- _About this task_
Which kinds of communication does the underwriting notice clause below require to be in writing?

- _Excerpt provided_
12. In all dealings hereunder, the Representatives of the Underwriters shall act on behalf of each of the Underwriters, and the parties hereto shall be entitled to act and rely upon any statement, request, notice or agreement made or given by the Representatives on behalf of the Underwriters.
All statements, requests, notices and agreements hereunder shall be in writing, and if to the Underwriters shall be delivered or sent by mail, telex or facsimile transmission to you in care of [ ] at [ ], Attention: [ ] (fax no.:[ ]); and if to the Company shall be delivered or sent by mail, telex or facsimile transmission to the address of the Company set forth in the Registration Statement, Attention: Secretary; provided, however that any notice to an Underwriter pursuant to Section 8(c) hereof shall be delivered or sent by mail, telex or facsimile transmission to such Underwriter at the address supplied to the Company by you upon request. Any such statements, requests, notices or agreements shall take effect at the time of receipt thereof.

- _Provided information_
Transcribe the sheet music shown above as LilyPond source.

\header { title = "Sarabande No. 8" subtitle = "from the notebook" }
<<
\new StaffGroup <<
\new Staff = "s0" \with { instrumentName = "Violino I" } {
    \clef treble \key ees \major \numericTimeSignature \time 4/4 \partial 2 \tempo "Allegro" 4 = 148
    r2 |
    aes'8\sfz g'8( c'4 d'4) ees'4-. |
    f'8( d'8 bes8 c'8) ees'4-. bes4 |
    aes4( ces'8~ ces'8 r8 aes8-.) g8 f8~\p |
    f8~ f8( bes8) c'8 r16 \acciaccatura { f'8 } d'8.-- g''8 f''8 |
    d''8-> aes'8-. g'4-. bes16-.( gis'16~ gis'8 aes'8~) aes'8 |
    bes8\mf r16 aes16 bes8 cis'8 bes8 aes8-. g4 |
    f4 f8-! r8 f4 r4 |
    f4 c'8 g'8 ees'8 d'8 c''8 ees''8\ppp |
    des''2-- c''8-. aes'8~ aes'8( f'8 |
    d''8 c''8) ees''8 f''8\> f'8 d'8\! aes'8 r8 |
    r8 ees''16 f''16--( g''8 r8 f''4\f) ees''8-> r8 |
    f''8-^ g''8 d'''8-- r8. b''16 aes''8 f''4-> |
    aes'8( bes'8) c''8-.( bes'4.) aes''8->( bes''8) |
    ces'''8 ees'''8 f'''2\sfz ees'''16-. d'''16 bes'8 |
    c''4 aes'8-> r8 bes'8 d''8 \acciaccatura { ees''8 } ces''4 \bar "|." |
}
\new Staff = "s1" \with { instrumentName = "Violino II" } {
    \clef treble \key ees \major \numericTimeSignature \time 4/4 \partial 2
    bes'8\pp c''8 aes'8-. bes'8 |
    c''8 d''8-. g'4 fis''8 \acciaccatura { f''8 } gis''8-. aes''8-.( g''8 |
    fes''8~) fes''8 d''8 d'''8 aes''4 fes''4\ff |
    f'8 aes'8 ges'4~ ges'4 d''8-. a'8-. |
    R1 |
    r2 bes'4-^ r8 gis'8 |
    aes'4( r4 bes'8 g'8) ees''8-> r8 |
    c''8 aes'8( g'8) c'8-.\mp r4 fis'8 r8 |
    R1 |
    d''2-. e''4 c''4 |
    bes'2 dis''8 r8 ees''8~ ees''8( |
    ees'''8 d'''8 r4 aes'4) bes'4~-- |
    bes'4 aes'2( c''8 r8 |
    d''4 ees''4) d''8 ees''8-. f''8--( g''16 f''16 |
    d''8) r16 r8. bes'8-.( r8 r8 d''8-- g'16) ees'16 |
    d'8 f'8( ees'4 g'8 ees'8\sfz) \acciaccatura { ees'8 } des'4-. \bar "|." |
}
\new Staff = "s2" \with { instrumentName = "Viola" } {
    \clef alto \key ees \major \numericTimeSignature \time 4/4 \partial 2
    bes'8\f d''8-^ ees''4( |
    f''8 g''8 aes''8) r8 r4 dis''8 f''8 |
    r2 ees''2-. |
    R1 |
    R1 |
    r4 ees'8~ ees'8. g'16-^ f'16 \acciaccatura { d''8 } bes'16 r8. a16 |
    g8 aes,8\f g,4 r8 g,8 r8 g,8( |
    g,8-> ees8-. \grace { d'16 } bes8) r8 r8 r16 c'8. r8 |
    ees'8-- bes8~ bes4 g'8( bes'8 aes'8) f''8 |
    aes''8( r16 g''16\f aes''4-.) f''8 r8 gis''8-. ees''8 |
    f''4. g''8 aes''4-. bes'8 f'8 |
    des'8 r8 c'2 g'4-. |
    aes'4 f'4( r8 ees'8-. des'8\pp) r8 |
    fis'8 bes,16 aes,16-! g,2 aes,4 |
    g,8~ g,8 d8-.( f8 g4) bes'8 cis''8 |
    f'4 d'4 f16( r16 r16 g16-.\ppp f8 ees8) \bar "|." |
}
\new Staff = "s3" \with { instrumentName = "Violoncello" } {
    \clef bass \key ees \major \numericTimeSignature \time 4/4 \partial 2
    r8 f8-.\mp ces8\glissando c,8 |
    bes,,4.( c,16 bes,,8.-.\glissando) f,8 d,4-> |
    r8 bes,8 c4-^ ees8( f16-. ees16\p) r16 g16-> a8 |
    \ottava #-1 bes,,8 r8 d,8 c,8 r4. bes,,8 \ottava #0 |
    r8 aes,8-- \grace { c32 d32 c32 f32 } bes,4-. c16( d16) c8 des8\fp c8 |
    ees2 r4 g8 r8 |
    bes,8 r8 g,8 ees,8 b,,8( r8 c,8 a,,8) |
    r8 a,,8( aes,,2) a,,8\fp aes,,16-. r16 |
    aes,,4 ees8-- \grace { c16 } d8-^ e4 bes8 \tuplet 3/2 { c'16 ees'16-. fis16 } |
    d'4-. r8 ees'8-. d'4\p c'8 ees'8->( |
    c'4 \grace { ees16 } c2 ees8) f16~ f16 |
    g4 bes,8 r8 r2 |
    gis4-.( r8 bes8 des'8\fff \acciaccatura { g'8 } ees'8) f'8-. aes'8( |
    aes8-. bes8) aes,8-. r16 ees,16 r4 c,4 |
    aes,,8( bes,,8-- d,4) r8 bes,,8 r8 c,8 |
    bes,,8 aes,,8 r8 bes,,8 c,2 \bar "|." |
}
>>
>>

- _Output of the exercise_
Statements, requests, notices and agreements.